Sécheresse : les nappes phréatiques françaises s’épuisent sous l’effet des fortes chaleurs
Sécheresse : les nappes phréatiques françaises s’épuisent sous l’effet des fortes chaleurs

Après un début d’année plutôt favorable grâce à une recharge hivernale satisfaisante, la situation hydrologique française s’est rapidement dégradée. Selon le Bureau de recherches géologiques et minières (BRGM), 93 % des nappes phréatiques sont désormais en baisse, conséquence du manque de précipitations efficaces, des épisodes de chaleur intense et de l’augmentation des prélèvements. Le phénomène touche presque tout le territoire et rappelle les grandes sécheresses récentes, même si la situation reste encore contrastée selon les régions.
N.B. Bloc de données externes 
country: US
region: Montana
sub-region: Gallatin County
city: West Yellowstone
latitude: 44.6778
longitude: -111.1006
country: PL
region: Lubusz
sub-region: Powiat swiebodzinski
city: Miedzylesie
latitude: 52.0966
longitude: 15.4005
Une dégradation rapide depuis le mois de juin

La baisse des réserves souterraines s’est accélérée avec le déficit de pluie observé depuis plusieurs semaines et les vagues de chaleur successives. Le BRGM explique cette « vidange des nappes » par une combinaison de facteurs : des sols de plus en plus secs, une évaporation importante liée aux températures élevées et des besoins en eau croissants, notamment pour l’agriculture.
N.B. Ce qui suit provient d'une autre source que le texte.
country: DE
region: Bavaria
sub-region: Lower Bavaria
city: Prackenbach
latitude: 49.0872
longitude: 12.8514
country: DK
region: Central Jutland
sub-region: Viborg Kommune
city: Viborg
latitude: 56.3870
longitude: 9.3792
Au 1er juillet 2026, plus de la moitié des points de surveillance affichaient un niveau inférieur aux normales de saison. Le contraste avec les mois précédents est marqué : fin mai, la situation était encore globalement plus favorable, avant que le mois de juin ne provoque une chute rapide des réserves disponibles.
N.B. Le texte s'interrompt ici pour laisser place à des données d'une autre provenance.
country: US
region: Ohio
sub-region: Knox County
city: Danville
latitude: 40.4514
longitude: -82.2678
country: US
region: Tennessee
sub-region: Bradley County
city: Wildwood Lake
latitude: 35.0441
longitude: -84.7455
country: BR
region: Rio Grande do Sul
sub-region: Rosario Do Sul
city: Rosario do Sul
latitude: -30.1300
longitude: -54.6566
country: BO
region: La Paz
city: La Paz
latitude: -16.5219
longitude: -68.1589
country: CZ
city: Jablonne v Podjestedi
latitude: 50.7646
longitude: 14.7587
Certaines zones restent toutefois mieux préservées. En Île-de-France, dans l’Eure-et-Loir, la plaine du Roussillon ou encore certaines nappes de la Sarthe, les niveaux demeurent « modérément hauts » à « très hauts » selon le BRGM. Ces secteurs pourraient conserver une situation satisfaisante dans les prochains mois si les précipitations reviennent.

À l’inverse, plusieurs territoires connaissent déjà une tension importante. Le Massif central, l’Auvergne, le Limousin et une partie du Grand-Est présentent des niveaux jugés « très bas » et font l’objet d’une vigilance renforcée. Dans ces régions, les réserves souterraines sont particulièrement sensibles aux longues périodes sans pluie.

Des restrictions d’eau et des inquiétudes pour l’agriculture

Face à cette situation, les autorités ont commencé à limiter les usages de l’eau. Selon le ministère de la Transition écologique, 97 départements ont déjà pris des mesures destinées à réduire les prélèvements afin de préserver la ressource. Plusieurs dizaines de territoires sont placés en alerte ou en crise sécheresse, avec des restrictions pouvant concerner l’irrigation, certains usages domestiques ou encore les activités économiques.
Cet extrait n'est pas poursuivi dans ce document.